As well as tightening visa requirements for skilled workers coming to Australia, the government will impose an annual fee of as much as A$1,800 on businesses that hire them. The A$1.2 billion raised over four years will fund training for Australian workers.


The cherished AAA rating?

Morrison is hoping that he’s done enough to convince S&P Global Ratings to keep Australia in the club of 10 economies that hold the top credit score from all three main ratings companies. S&P has had Australia on negative outlook since July and is expected to deliver its verdict on the budget in coming days. The government says it’s still on track to return to surplus in 2020-21, and is gambling S&P won’t penalize its splurge on productivity-enhancing infrastructure.

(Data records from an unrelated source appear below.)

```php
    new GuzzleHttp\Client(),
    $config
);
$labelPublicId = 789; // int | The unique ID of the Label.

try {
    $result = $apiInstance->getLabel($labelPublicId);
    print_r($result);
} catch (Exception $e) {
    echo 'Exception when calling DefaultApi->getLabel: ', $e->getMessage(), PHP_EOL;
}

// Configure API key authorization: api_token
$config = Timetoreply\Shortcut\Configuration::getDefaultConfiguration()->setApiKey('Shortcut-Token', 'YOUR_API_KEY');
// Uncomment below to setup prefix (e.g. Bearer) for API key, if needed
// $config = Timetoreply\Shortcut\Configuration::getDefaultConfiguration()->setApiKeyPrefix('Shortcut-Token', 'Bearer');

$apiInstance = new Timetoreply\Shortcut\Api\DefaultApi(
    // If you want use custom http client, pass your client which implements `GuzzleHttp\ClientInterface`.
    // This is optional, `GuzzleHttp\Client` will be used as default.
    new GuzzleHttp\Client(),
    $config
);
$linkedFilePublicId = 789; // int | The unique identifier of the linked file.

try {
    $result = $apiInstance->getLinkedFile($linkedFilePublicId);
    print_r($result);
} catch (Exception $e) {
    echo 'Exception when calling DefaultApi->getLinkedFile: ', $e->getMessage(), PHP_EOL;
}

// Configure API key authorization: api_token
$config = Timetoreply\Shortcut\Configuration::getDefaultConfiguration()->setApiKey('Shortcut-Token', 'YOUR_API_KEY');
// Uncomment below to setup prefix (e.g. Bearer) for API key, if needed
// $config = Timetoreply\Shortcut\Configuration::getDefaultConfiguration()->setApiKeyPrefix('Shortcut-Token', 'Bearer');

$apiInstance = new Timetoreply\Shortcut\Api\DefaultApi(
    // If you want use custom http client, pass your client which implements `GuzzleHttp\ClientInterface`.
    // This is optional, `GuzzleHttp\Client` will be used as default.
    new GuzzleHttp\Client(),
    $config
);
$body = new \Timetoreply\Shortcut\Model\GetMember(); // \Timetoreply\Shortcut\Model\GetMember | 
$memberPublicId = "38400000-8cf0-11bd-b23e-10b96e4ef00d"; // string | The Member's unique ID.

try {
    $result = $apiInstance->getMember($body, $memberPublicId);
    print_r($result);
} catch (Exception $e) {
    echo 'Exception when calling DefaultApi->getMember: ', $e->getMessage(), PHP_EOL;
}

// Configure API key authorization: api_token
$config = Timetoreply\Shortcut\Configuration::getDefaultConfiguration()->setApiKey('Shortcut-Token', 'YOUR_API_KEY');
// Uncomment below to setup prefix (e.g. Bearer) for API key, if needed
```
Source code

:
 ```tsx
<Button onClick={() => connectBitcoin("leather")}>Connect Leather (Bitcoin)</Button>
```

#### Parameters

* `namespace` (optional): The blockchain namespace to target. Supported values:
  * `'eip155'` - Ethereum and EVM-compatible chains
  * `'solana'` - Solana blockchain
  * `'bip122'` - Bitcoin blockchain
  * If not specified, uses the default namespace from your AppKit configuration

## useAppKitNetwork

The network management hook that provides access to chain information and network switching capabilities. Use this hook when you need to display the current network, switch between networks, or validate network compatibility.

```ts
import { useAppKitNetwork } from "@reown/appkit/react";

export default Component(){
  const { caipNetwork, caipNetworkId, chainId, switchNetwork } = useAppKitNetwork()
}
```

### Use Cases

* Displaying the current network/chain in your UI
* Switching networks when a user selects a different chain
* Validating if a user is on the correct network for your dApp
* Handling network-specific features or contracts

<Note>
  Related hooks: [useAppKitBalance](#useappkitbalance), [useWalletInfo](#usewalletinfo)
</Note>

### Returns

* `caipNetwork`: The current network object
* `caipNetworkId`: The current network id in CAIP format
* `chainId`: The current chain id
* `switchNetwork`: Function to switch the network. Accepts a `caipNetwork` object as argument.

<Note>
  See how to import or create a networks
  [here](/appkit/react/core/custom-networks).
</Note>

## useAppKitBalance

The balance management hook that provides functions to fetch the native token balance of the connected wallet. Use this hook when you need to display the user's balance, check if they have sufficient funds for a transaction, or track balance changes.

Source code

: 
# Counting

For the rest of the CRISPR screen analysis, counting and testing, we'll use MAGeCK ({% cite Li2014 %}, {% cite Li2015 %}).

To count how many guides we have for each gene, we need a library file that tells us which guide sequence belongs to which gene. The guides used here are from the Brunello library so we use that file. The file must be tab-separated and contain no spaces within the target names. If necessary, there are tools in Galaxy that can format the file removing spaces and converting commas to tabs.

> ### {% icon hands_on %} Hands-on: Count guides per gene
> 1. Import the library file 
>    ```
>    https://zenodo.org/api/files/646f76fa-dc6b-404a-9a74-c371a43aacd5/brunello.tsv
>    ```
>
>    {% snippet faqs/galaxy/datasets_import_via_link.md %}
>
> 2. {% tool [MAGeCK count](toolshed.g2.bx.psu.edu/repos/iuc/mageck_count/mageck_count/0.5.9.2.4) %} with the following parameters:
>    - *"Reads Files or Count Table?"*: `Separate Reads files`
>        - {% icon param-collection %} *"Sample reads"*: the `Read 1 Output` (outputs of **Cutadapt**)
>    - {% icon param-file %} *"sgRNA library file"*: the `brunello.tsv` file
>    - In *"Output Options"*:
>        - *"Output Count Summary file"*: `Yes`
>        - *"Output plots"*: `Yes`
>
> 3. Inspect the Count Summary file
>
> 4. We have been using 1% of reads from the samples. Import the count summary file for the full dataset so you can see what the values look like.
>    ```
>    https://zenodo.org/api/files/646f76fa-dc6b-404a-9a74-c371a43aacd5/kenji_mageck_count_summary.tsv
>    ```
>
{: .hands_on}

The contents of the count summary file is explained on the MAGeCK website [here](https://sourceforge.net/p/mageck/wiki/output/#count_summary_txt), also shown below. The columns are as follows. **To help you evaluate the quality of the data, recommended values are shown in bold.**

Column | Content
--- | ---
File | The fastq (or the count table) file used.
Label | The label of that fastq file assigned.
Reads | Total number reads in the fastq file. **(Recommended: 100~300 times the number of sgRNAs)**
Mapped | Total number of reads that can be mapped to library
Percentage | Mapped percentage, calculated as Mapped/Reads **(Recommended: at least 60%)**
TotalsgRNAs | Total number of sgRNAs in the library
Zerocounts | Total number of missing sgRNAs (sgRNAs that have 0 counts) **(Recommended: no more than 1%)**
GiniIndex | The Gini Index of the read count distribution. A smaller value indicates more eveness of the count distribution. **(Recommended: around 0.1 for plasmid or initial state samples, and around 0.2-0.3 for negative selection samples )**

Developers’ Overseas Sales

In a blow to some builders, developers will be barred from selling more than 50 percent of a new project to foreign investors. The government will also introduce a so-called “ghost house” tax of A$5,000 on foreigner investors who fail to occupy or lease a property for at least six months of the year.

Other losers

* Tax-dodgers: The government says it will stamp out hybrid tax abuse by multinational banks and insurance companies that seek to exploit tax differences between jurisdictions. It’s also extending the Multinational Anti-Avoidance Law to cover corporate structures involving foreign partnerships and foreign trusts.
* People on welfare who persistently dodge a requirement to look for work will face steeper penalties. The government will also trial drug testing for 5,000 new welfare recipients.